Visually, they also had the goods; a bassist who proved that girth need be no obstacle to rock stardom (inspiring a legion of rotund rock fanatics in the same way that Alex Higgins provided a rallying point for a generation of pissed-up snooker hall patrons), whilst Howlin’ Pete Almqvist strutted and preened for Sweden.
Musically, one hoped that Tyrannosaurus Hives would see the band vary the template a little, but, regrettably, the group seem to have spent the last couple of years enjoying the perks of celebrity rather than putting in the required sweat-work in the studio.
The opening numbers ‘Abra Cadaver’ and ‘Two Timing Touch And Broken Bones’ possess energy and vigour to spare, but from a structural standpoint, they bear all the hallmarks of a band keen to get proceedings over with as quickly as possible before closing time. ‘See Through Head’, ‘B Is For Brutus’ and ‘Missing ‘Link’, meanwhile, feel similarly rushed, and also suffer from the same dearth of melodic dynamism.
In fairness, things do improve somewhat when the band stretch their wings a little and depart from the tried and trusted formula of strut ‘n’ sneer. ‘Walk Idiot Walk’ features a turbo bass-line and barbed guitar work reminiscent of Iggy Pop; ‘No Pun Intended’ has the powerful thud of The Damned at their most incendiary; whilst ‘A Little More For You’ alternates between Strokes-style bouncing guitar-pop and corrosive punk riffing with considerable panache.

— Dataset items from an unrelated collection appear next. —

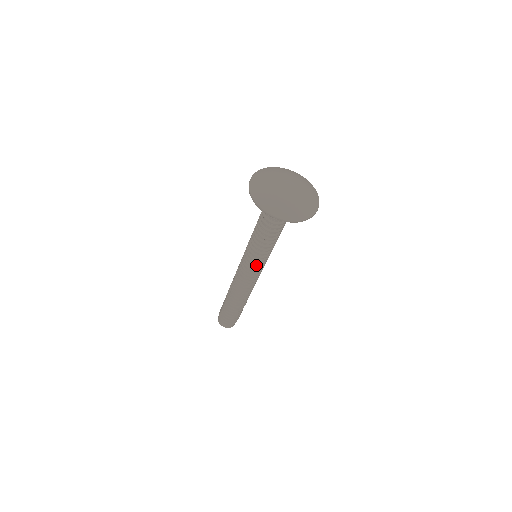
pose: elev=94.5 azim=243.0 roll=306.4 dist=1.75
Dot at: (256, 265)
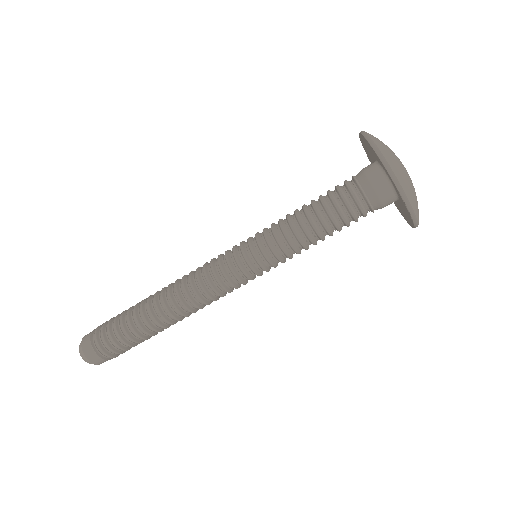
Dot at: (250, 258)
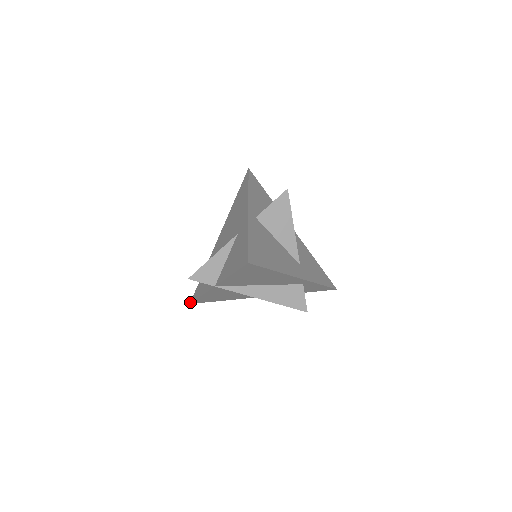
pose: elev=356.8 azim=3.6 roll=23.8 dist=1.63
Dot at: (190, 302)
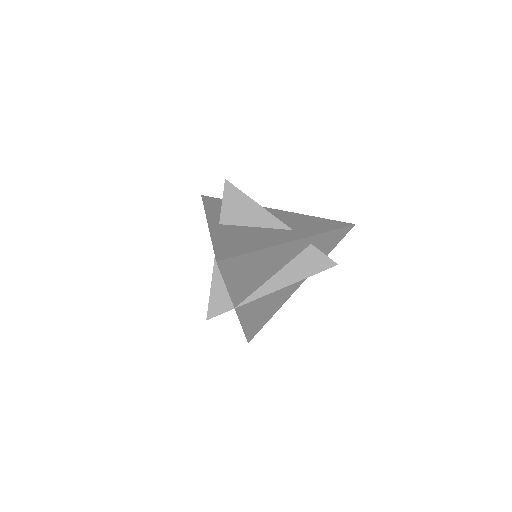
Dot at: (247, 341)
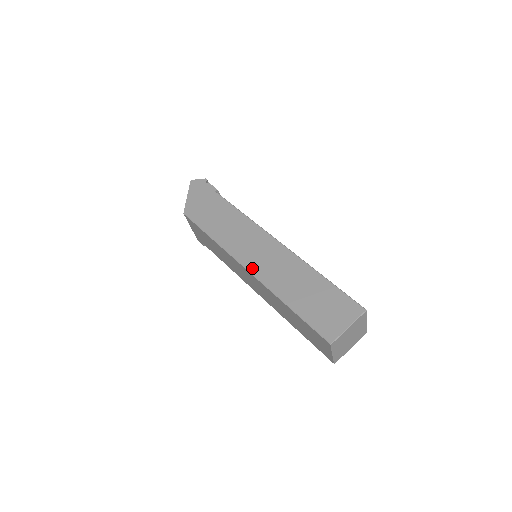
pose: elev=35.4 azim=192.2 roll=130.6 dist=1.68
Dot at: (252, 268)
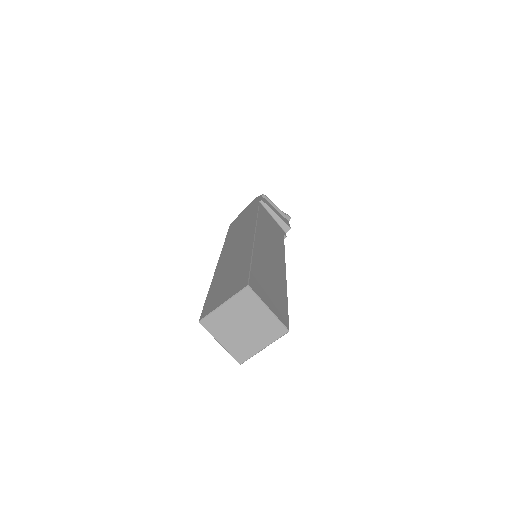
Dot at: (221, 259)
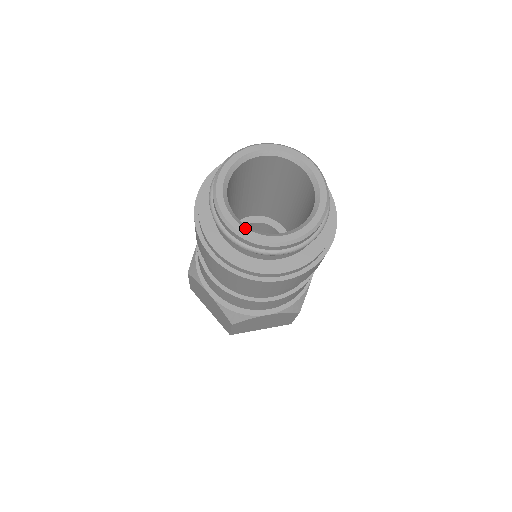
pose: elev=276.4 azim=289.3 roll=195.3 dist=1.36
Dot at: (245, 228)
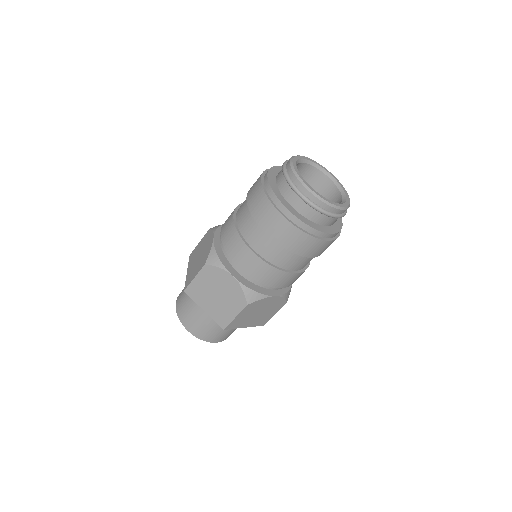
Dot at: occluded
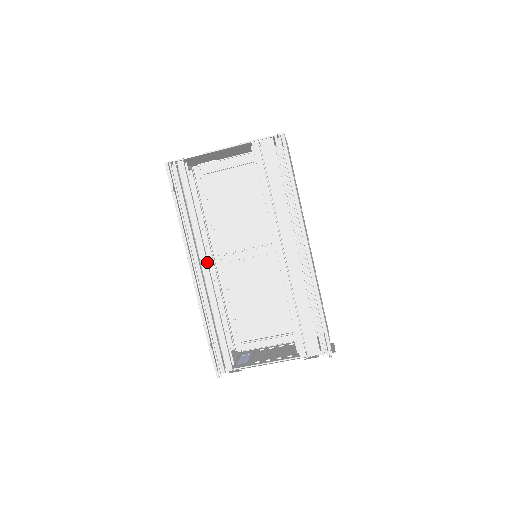
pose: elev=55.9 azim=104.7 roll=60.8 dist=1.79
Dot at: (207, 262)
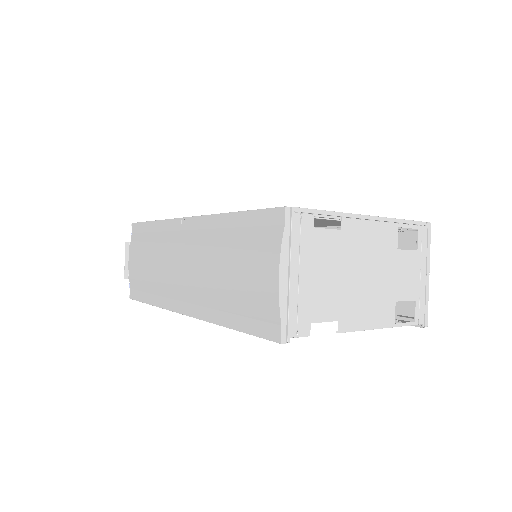
Dot at: occluded
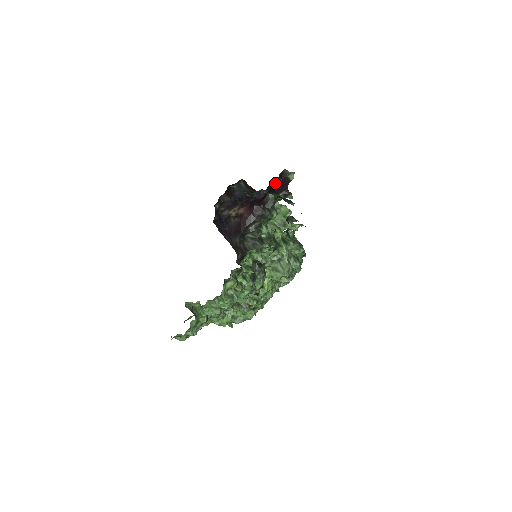
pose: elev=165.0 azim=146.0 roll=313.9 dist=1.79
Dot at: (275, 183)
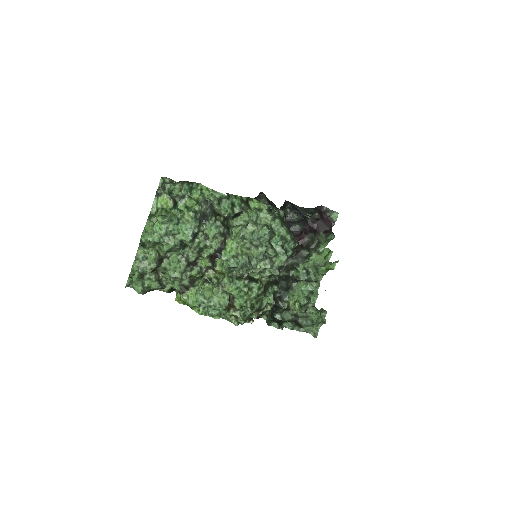
Dot at: (314, 219)
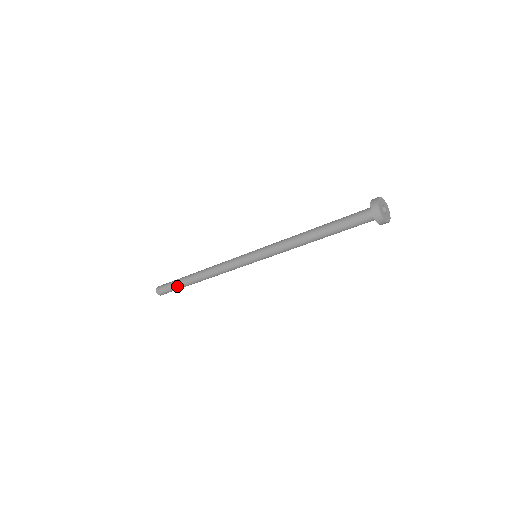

Nonetheless, even at these junctures, there remains one glaring weak link in the mix: Alqmvist’s voice. Although the singer’s stentorian bark is tolerable, even exhilarating, in small doses, over the course of an album his resolutely one-dimensional delivery palls more than a little; at his worst, he sounds like Taz The Tazmanian devil trying to impersonate David Johannsen.
Overall, Tyrannosaurus Hives is a fairly perfunctory attempt to merge a few different new-wave guitar styles, with ‘70s punk as the support scaffolding. But, like many of their contemporaries (a worrying amount of whom have the definite article in their band-names), The Hives don’t seem to have the willingness to progress and experiment that mark out the truly great bands. Indeed, with the skinny ties and brace of novelty hit singles, there’s an alarming sense that The Hives are simply destined to be to the noughties what The Knack were to the 80s.
As punk godfather Captain Sensible put it in ‘Thrill Kill’, ‘We’re just having some fun messing round with a gun. Don’t get excited.”